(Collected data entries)
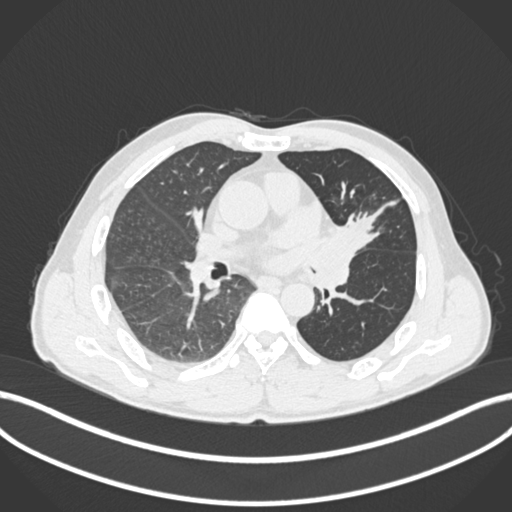
Chest CT, one axial slice; slice 98 of 255 in the series (ordered by position); lung window (W 1500 / L -600 HU); 512 × 512 image matrix. Male patient, age 57 years. From the clinical record (not read from this slice): clinical TNM (as recorded): T2b N0 M0.
Outlined on this slice (bounding box drawn by a radiologist):
- lung tumour (recorded histology: squamous cell carcinoma): bounding box <322,216,380,258> (left, top, right, bottom; pixels)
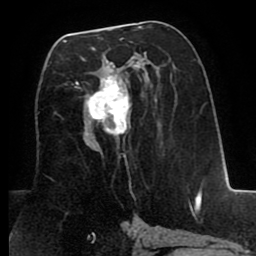
Breast MRI (dynamic contrast-enhanced), one axial slice. Position 42 of 80 along the scan axis. Cropped to one breast. Dynamic contrast-enhanced series, time point 2 of 8 at this slice position (early post-contrast). 1.5 T. TE 2.6 ms, TR 5.6 ms. 2 mm slice thickness. 256 × 256 image matrix. Female patient.
Annotated regions visible in this slice (semi-automatic segmentation, software-assisted and operator-edited):
- enhancing-tissue mask used for the functional tumour volume (all voxels passing the contrast-enhancement thresholds inside the analysis volume; usually the tumour): bounding box <66,39,139,151> (left, top, right, bottom; pixels)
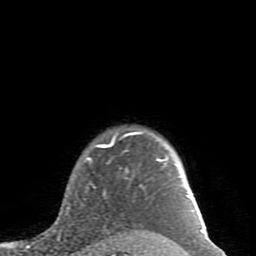
Breast MRI (dynamic contrast-enhanced), one axial slice. Position 75 of 80 along the scan axis. Cropped to one breast. Dynamic contrast-enhanced series, time point 2 of 7 at this slice position (early post-contrast). 1.5 T. TE 2.6 ms, TR 5.9 ms. 2 mm slice thickness. 256 × 256 image matrix, field of view 160 × 160 mm. Female patient.
Outlined on this slice (semi-automatically segmented with operator editing):
- enhancing-tissue mask used for the functional tumour volume (all voxels passing the contrast-enhancement thresholds inside the analysis volume; usually the tumour): box from (x=59, y=132) to (x=205, y=233) px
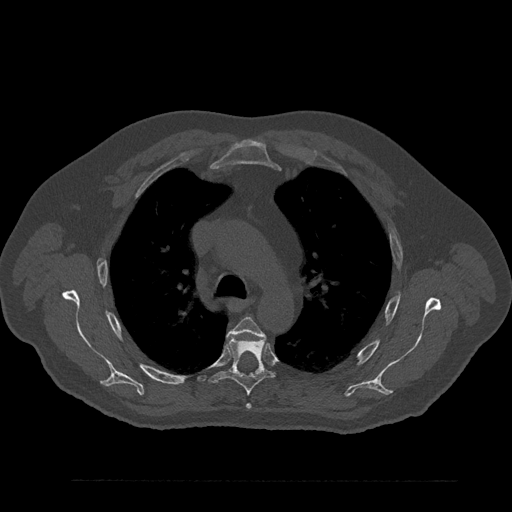
CT including the spine, one axial slice; position 609 of 797 along the scan axis; bone window (W 1800 / L 400 HU); 0.5 mm slice thickness; 512 × 512 image matrix, field of view 430 × 430 mm. Patient: male, 61 years. Case-level facts recorded for this patient, not image findings: primary cancer: prostate.
Structures marked on this image (semi-automatically segmented with operator editing):
- T4 vertebra: bounding box [x1, y1, x2, y2] px = [229, 317, 266, 409]
- T5 vertebra: [208, 338, 274, 396]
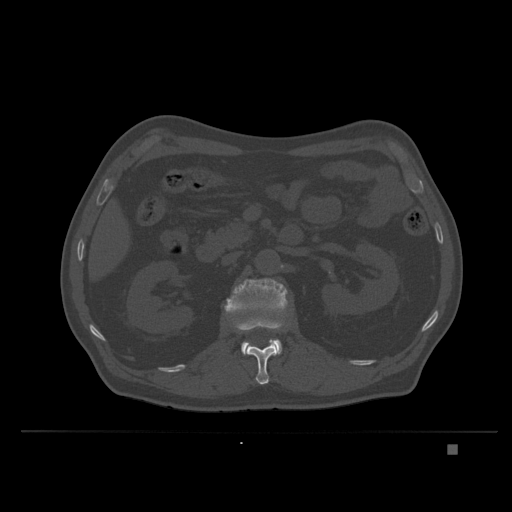
CT including the spine, one axial slice. Slice 129 of 435 in the series (ordered by position). Bone window (W 1800 / L 400 HU). 512 × 512 image matrix, field of view 434 × 434 mm. Patient: male, 73 years. Case-level facts recorded for this patient, not image findings: primary cancer: skin.
Annotated regions visible in this slice (semi-automatic segmentation, software-assisted and operator-edited):
- L1 vertebra: bounding box [x1, y1, x2, y2] px = [241, 328, 278, 385]
- L2 vertebra: [225, 278, 291, 355]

▶ _WORK REQUEST_
Print the entries above word for word, without pictures.

▶ _OUTPUT BELOW_
Chest CT, one axial slice; slice 98 of 255 in the series (ordered by position); lung window (W 1500 / L -600 HU); 512 × 512 image matrix. Male patient, age 57 years. From the clinical record (not read from this slice): clinical TNM (as recorded): T2b N0 M0.
Outlined on this slice (bounding box drawn by a radiologist):
- lung tumour (recorded histology: squamous cell carcinoma): bounding box <322,216,380,258> (left, top, right, bottom; pixels)
Breast MRI (dynamic contrast-enhanced), one axial slice. Position 42 of 80 along the scan axis. Cropped to one breast. Dynamic contrast-enhanced series, time point 2 of 8 at this slice position (early post-contrast). 1.5 T. TE 2.6 ms, TR 5.6 ms. 2 mm slice thickness. 256 × 256 image matrix. Female patient.
Annotated regions visible in this slice (semi-automatic segmentation, software-assisted and operator-edited):
- enhancing-tissue mask used for the functional tumour volume (all voxels passing the contrast-enhancement thresholds inside the analysis volume; usually the tumour): bounding box <66,39,139,151> (left, top, right, bottom; pixels)
Breast MRI (dynamic contrast-enhanced), one axial slice. Position 75 of 80 along the scan axis. Cropped to one breast. Dynamic contrast-enhanced series, time point 2 of 7 at this slice position (early post-contrast). 1.5 T. TE 2.6 ms, TR 5.9 ms. 2 mm slice thickness. 256 × 256 image matrix, field of view 160 × 160 mm. Female patient.
Outlined on this slice (semi-automatically segmented with operator editing):
- enhancing-tissue mask used for the functional tumour volume (all voxels passing the contrast-enhancement thresholds inside the analysis volume; usually the tumour): box from (x=59, y=132) to (x=205, y=233) px
CT including the spine, one axial slice; position 609 of 797 along the scan axis; bone window (W 1800 / L 400 HU); 0.5 mm slice thickness; 512 × 512 image matrix, field of view 430 × 430 mm. Patient: male, 61 years. Case-level facts recorded for this patient, not image findings: primary cancer: prostate.
Structures marked on this image (semi-automatically segmented with operator editing):
- T4 vertebra: bounding box [x1, y1, x2, y2] px = [229, 317, 266, 409]
- T5 vertebra: [208, 338, 274, 396]
CT including the spine, one axial slice. Slice 129 of 435 in the series (ordered by position). Bone window (W 1800 / L 400 HU). 512 × 512 image matrix, field of view 434 × 434 mm. Patient: male, 73 years. Case-level facts recorded for this patient, not image findings: primary cancer: skin.
Annotated regions visible in this slice (semi-automatic segmentation, software-assisted and operator-edited):
- L1 vertebra: bounding box [x1, y1, x2, y2] px = [241, 328, 278, 385]
- L2 vertebra: [225, 278, 291, 355]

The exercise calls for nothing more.